### Assignment:
List every line in the records that contains the word "intégrer", matching its case exactly.

[Data excerpts]
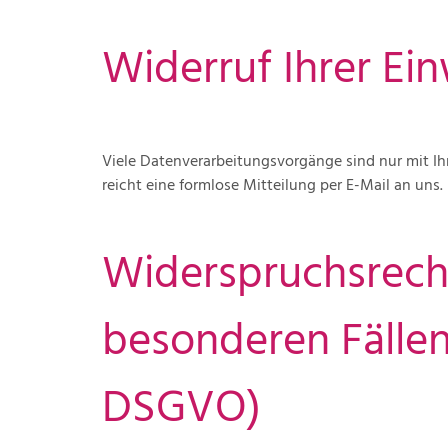
Widerruf Ihrer Ei
Viele Datenverarbeitungsvorgänge sind nur mit Ihr
reicht eine formlose Mitteilung per E-Mail an uns
Widerspruchsrech
besonderen Fällen
DSGVO)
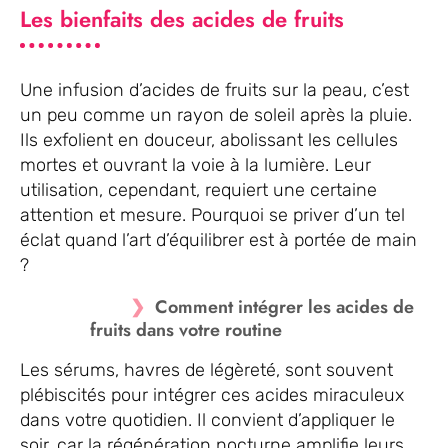
Les bienfaits des acides de fruits
Une infusion d’acides de fruits sur la peau, c’est
un peu comme un rayon de soleil après la pluie.
Ils exfolient en douceur, abolissant les cellules
mortes et ouvrant la voie à la lumière. Leur
utilisation, cependant, requiert une certaine
attention et mesure. Pourquoi se priver d’un tel
éclat quand l’art d’équilibrer est à portée de main
?
Comment intégrer les acides de
fruits dans votre routine
Les sérums, havres de légèreté, sont souvent
plébiscités pour intégrer ces acides miraculeux
dans votre quotidien. Il convient d’appliquer le
soir, car la régénération nocturne amplifie leurs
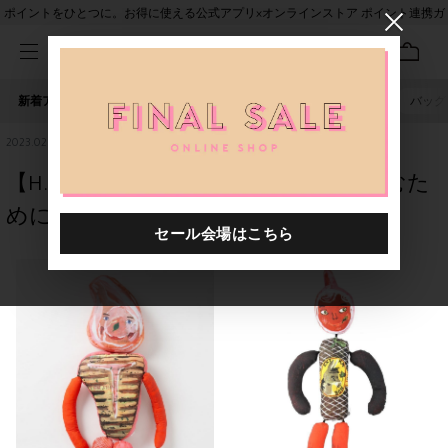
ポイントをひとつに。お得に使える公式アプリ×オンラインストア ポイント連携ガ
イド
新着アイテム
人気ワード
セール
40th限定
ピアス
バッグ
2023.02.04
【H.P.DECO】お肉（２９）の日を楽しむた
めに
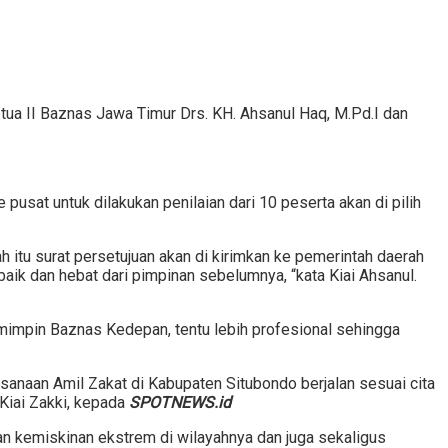
etua II Baznas Jawa Timur Drs. KH. Ahsanul Haq, M.Pd.I dan
 pusat untuk dilakukan penilaian dari 10 peserta akan di pilih
h itu surat persetujuan akan di kirimkan ke pemerintah daerah
ik dan hebat dari pimpinan sebelumnya, “kata Kiai Ahsanul.
mimpin Baznas Kedepan, tentu lebih profesional sehingga
sanaan Amil Zakat di Kabupaten Situbondo berjalan sesuai cita
Kiai Zakki, kepada
SPOTNEWS.id
 kemiskinan ekstrem di wilayahnya dan juga sekaligus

### Answer to this exercise:
Comment intégrer les acides de
plébiscités pour intégrer ces acides miraculeux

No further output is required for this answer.